You can hear the storyteller in him come alive then, thinking back to that single year of their lives when they “toured as a college bar band” before a deeper fame took root.

“Wasn’t that place called the Brass Taps?” he asks, this Newfoundlander in Canada showing off a remarkable facility for names and places.

“What a way to get across this country,” he says. “By ‘96 or 7 we were playing campus theatre halls and special events instead of just bars.”

From there it was much larger venues still and now — well, he’s just happy to be playing live again at all. That’s what will bring him to Lindsay’s Academy Theatre on Nov. 23, a celebratory re-opening for Kawartha Lakes’ marquee entertainment space as the pandemic continues its long, slow retreat.

Doyle’s latest offering is called Back to the Harbour, an EP that he “recorded…with some of my best friends and musical inspirations around an old upright piano,” as he describes on his website.

Alan Doyle at New Scotland Yard studio in Dartmouth with bandmates Cory Tetford and Kendel Carson.

“These are songs I love to sing at closing time. You know? When you think the night wants one more brush stroke to make it a perfect painting.”

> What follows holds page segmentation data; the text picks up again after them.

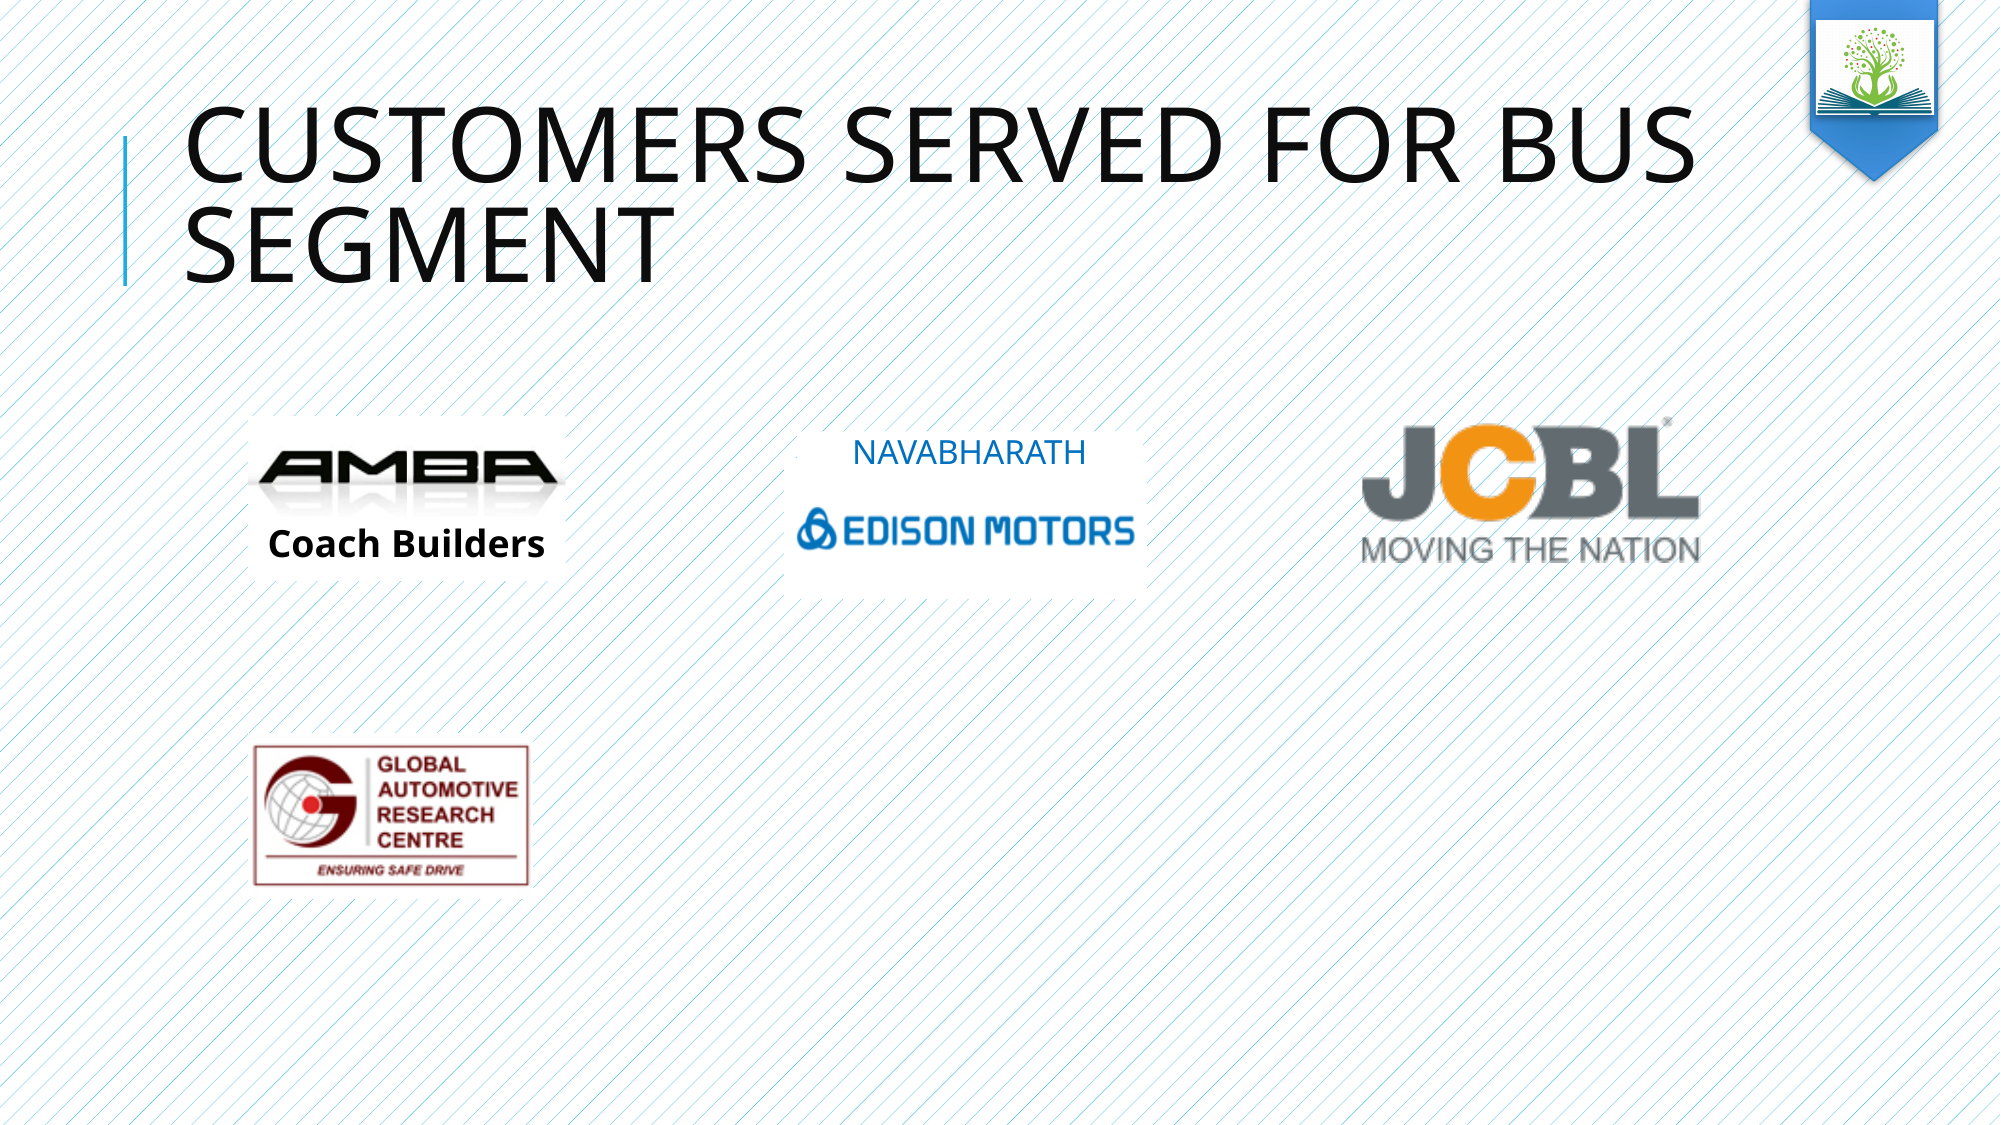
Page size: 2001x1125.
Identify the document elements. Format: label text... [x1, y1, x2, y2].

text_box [783, 425, 1147, 600]
title Customers served for BUS Segment [168, 79, 1763, 326]
picture [1361, 416, 1702, 563]
picture [1815, 19, 1935, 115]
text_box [247, 416, 566, 591]
picture [247, 732, 534, 899]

You realize at that moment that Doyle the storyteller is inseparable from Doyle the musician, surely the mark of any great musical artist.

“This record is just an honest take of standing around an old piano — just a collection of songs we love to sing.”

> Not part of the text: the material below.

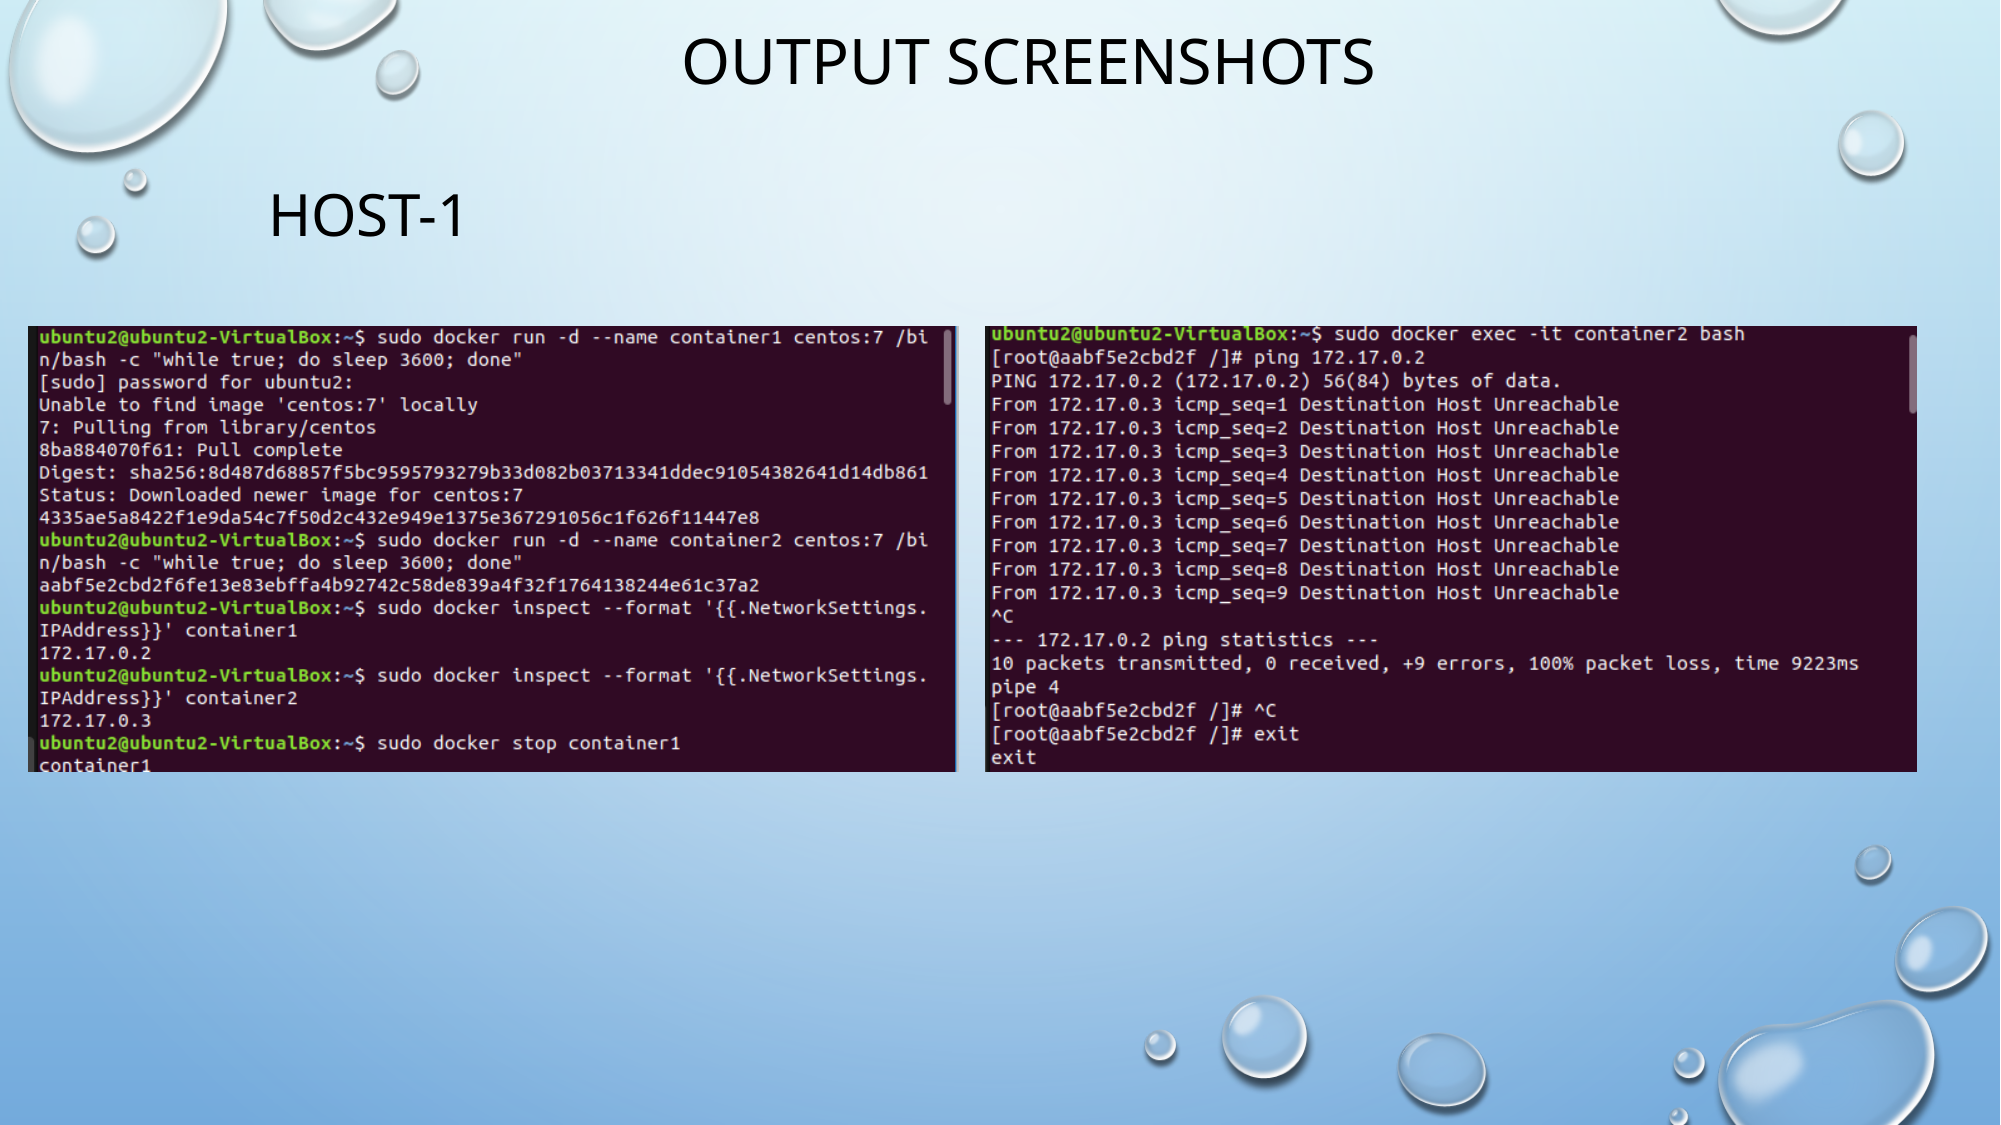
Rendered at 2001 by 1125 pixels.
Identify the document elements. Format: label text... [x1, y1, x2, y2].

title Output SCREENSHOTS [253, 22, 1805, 107]
picture [0, 0, 2000, 1125]
text_box HOST-1 [178, 170, 561, 256]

Tracks include Back Home on the Island, Back to the Harbour and Leave Her Johnny.

When the pandemic hit, it affected Doyle in the way it affected a lot of creative people.

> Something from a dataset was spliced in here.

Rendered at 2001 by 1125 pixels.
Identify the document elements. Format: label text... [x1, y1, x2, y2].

“I ended up seeing what I could do instead of what I couldn’t do.”

There were music projects like this, as well as a book called All Together Now (which he calls “a bunch of stories stitched together” from a virtual Newfoundland pub.)

Doyle’s first book was Where I Belong, about growing up in the tiny fishing village of Petty Harbour. Then came A Newfoundlander in Canada, where he regales you with memories like how this conversation started — of small bars across Canada sparked by big dreams, of late nights and early mornings on the road.

Now that he’s on the road again, you point out to Doyle how younger people — Gen Z – have somehow discovered the value and entertainment of sea shanties on the social media platform Tik Tok. This generates laughter and you listen to him talk about the 90s craze for Celtic music and how Great Big Sea rode that wave to national – if not international – fame.

“I feel both lucky and old when these things come around again,” says Doyle. “We sung sea shanties long before they were cool and I’m delighted when anyone turns their attention,” to this kind of music.

Your conversation turns to social policy and giving back (because politicians shouldn’t be the only ones who get asked.)

Doyle talks about the charity he co-founded, Dollar a Day Foundation, where people simply give a dollar a day to support mental health and addictions.

“There’s so many gaps in the need for mental health and addictions support. That’s where I put my attention. There are people out there who desperately need help and this is what I’ve picked – it’s a simple path,” he says.

Doyle says he hasn’t been anywhere in the country that’s doing it perfectly, or that doesn’t need more help for mental health and addictions.

“That’s where my mind and my time goes.” In a complicated world, Doyle says he feels Dollar a Day is “effective right away — and I’m proud of that,” for its emphasis on frontline agencies who are helping in communities.

You wrap up the conversation with a question about this country’s capacity to surprise. Does it still happen? Or has this Newfoundlander seen and heard it all when he tours across the second biggest country in the world?

“I am constantly surprised,” says Doyle. “I’m constantly surprised people share certain views that I’d find a little extreme.” He cites gun control as an example.

“For instance, I’m hard pressed to believe that we’re better off as an armed society than an unarmed one.”

You end the conversation, knowing full well that Nov. 23 in Lindsay promises to be no Ordinary Day, as one of Canada’s most loved troubadours opens at the Academy Theatre.